**Prompt**. Quote the data below verbatim, everything from the line containing "subtitle Utilizando Ajax" down to the line containing "text Para ello", with both of those lines included.

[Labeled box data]
* BEGIN *
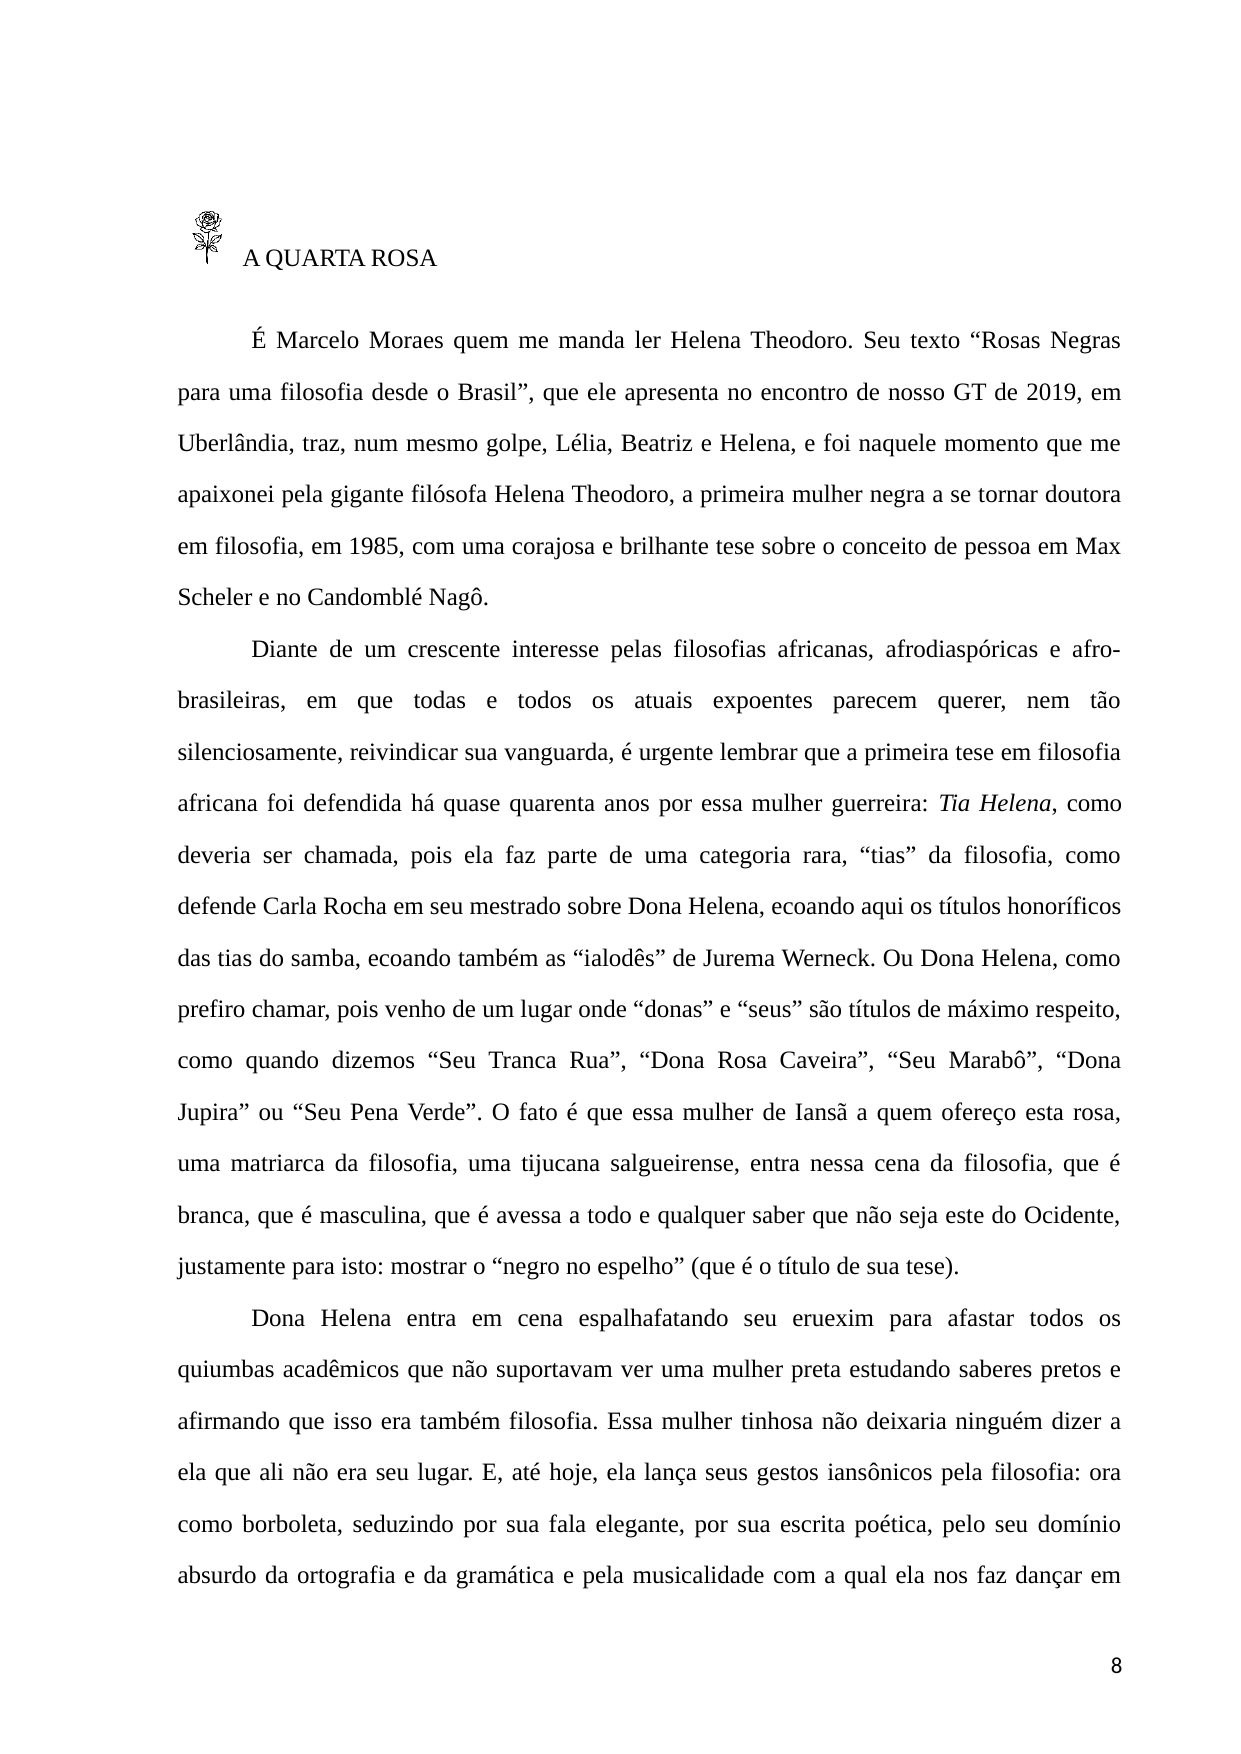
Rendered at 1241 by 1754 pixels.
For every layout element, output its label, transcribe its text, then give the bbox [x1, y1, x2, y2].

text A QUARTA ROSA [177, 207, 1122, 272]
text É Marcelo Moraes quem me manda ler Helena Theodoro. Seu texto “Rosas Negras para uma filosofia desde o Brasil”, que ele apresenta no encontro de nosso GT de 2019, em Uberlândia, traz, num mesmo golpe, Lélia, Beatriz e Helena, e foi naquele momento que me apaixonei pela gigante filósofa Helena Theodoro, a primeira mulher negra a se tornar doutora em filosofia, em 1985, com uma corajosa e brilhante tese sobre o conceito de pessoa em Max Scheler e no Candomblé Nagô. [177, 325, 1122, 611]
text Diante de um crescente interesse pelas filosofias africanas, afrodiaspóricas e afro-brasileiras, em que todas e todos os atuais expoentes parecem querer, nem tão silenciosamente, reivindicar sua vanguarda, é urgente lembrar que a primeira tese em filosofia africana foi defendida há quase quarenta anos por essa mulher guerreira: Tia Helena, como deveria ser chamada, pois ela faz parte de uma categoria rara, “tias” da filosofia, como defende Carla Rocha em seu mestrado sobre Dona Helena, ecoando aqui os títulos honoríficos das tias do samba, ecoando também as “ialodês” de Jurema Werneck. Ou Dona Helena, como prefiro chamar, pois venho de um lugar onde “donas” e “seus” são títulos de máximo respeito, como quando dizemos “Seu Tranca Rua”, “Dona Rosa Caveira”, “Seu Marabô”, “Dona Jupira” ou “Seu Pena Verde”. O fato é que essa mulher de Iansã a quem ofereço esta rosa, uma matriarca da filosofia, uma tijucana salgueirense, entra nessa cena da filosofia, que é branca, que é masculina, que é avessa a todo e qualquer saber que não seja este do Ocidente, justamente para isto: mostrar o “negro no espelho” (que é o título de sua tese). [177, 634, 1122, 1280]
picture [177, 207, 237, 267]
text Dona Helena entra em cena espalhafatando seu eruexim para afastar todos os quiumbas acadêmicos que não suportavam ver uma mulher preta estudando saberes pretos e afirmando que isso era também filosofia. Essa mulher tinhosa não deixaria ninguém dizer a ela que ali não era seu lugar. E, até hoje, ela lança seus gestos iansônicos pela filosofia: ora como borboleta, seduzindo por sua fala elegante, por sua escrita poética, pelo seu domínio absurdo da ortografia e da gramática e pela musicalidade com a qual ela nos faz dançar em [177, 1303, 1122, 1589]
* END *
* BEGIN *
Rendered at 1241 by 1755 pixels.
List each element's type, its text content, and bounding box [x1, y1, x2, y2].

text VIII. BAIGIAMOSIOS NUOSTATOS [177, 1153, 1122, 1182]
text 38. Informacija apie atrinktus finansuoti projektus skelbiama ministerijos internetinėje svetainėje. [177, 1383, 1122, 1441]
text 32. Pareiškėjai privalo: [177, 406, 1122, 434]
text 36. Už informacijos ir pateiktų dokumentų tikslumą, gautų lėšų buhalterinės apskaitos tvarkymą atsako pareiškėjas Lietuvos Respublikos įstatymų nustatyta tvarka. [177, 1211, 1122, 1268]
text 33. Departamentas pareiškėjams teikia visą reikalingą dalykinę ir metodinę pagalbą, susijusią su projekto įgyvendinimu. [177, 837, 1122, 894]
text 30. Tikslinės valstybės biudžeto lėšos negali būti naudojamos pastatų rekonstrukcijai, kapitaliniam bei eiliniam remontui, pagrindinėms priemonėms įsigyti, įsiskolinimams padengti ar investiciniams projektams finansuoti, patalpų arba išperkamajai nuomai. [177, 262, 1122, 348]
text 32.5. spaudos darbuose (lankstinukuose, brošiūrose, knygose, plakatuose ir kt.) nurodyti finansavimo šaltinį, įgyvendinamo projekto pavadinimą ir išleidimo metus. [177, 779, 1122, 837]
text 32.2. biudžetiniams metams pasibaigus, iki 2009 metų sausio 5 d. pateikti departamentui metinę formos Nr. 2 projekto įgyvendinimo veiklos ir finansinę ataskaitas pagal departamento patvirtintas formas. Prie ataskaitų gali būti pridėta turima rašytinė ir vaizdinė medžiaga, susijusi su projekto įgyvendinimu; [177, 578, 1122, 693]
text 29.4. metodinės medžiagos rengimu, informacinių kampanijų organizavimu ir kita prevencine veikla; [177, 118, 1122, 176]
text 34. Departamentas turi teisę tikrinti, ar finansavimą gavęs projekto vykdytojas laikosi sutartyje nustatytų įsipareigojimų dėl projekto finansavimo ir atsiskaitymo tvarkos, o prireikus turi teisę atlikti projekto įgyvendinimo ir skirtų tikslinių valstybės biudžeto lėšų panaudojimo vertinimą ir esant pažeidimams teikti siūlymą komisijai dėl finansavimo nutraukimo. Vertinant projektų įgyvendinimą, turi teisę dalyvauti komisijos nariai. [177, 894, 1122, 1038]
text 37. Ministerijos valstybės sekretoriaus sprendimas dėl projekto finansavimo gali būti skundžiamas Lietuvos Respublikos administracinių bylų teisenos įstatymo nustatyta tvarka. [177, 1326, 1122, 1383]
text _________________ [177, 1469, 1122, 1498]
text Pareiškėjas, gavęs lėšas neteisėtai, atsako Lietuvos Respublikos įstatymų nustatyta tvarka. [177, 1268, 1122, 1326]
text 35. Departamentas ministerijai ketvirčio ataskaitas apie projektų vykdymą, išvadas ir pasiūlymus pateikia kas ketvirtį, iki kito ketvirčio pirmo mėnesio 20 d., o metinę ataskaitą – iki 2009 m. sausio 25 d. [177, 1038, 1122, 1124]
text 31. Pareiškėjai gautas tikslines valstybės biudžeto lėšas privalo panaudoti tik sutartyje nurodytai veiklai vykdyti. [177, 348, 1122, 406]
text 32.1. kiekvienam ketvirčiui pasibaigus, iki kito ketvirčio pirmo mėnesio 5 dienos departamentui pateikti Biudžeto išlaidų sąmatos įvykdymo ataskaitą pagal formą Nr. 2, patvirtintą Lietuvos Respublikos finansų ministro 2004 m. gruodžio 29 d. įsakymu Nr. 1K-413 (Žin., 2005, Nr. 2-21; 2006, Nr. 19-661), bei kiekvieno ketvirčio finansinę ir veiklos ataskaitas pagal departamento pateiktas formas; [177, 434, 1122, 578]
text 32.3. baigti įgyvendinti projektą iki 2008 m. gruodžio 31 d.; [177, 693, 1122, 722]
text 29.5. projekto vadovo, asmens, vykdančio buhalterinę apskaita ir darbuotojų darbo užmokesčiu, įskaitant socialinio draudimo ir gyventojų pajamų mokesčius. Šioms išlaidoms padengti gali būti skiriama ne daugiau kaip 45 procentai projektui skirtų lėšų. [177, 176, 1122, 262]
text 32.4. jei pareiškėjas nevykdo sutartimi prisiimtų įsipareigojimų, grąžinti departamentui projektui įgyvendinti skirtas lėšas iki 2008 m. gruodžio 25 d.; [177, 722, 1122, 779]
* END *
* BEGIN *
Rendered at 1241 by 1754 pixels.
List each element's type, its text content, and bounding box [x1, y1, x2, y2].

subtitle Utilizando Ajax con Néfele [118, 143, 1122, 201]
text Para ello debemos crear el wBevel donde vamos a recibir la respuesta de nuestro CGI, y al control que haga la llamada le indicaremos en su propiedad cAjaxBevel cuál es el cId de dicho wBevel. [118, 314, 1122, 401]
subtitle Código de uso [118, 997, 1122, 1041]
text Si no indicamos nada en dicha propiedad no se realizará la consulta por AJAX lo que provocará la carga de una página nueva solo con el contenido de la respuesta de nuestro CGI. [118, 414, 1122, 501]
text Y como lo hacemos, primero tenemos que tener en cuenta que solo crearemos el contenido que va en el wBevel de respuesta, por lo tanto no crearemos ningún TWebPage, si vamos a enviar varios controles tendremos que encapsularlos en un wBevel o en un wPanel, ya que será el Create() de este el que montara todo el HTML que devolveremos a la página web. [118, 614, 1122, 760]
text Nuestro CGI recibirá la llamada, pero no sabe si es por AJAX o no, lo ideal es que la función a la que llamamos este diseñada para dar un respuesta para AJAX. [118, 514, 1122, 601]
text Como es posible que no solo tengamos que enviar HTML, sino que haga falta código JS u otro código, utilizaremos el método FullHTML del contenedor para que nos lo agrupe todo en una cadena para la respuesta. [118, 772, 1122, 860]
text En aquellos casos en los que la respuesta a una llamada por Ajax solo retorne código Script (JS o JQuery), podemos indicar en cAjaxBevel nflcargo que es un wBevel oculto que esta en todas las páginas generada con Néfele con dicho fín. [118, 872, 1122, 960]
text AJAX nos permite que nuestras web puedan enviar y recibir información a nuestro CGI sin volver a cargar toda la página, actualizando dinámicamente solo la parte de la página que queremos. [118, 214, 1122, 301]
* END *
**Solution for this exercise**.
subtitle Utilizando Ajax con Néfele [118, 143, 1122, 201]
text Para ello debemos crear el wBevel donde vamos a recibir la respuesta de nuestro CGI, y al control que haga la llamada le indicaremos en su propiedad cAjaxBevel cuál es el cId de dicho wBevel. [118, 314, 1122, 401]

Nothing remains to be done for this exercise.